▸ **Your task**
Copy out the lines below word for word, beginning at the line containing "country: DE" and continuing through the line containing "longitude: 10.8707".

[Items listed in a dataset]
▼

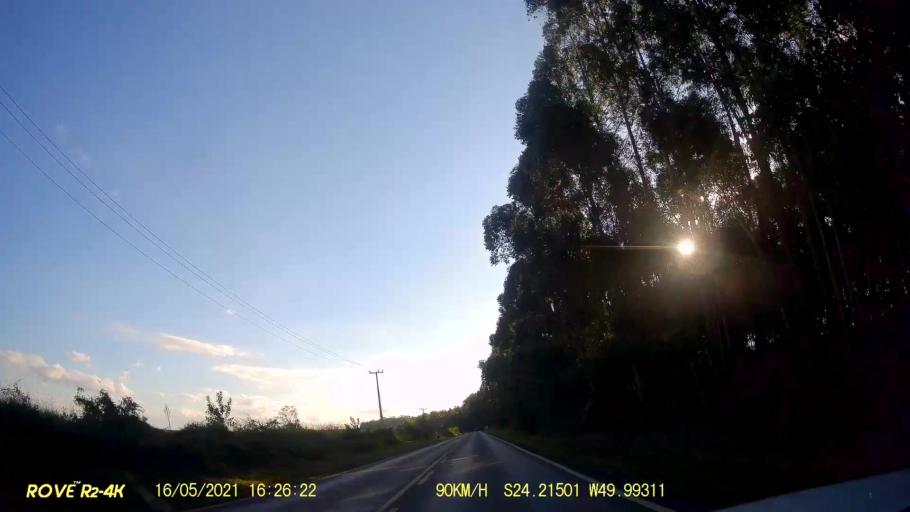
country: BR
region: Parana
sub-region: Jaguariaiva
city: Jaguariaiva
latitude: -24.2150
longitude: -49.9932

▲
▼

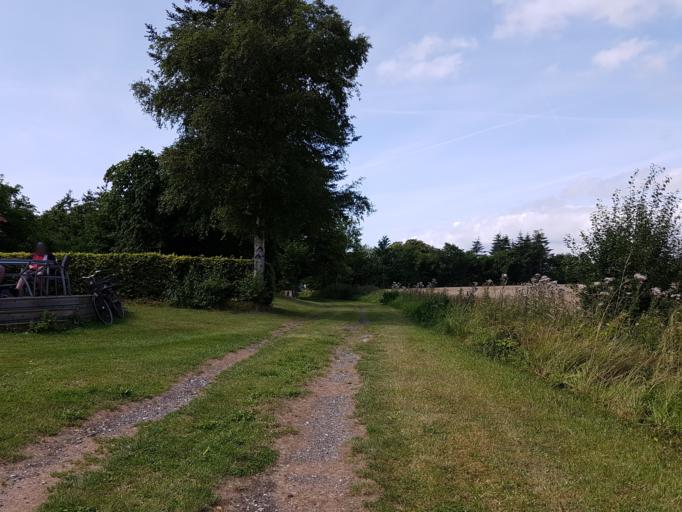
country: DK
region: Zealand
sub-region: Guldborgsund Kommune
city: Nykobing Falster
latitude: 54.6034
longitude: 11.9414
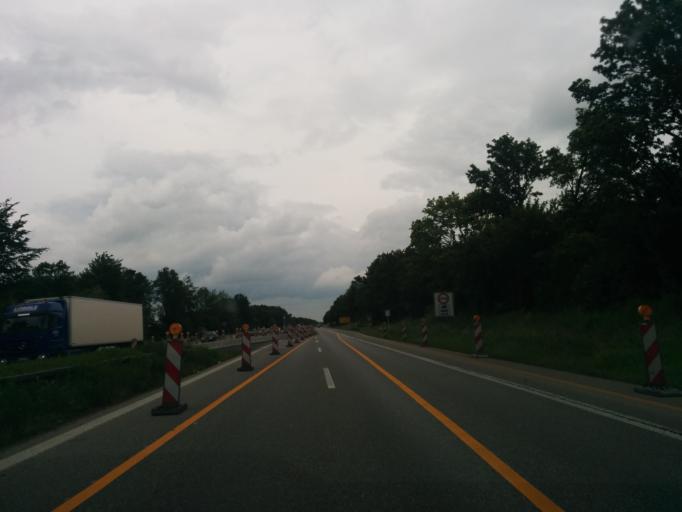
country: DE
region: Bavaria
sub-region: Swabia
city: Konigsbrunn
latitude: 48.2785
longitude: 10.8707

▲

▸ **Problem solution**
country: DE
region: Bavaria
sub-region: Swabia
city: Konigsbrunn
latitude: 48.2785
longitude: 10.8707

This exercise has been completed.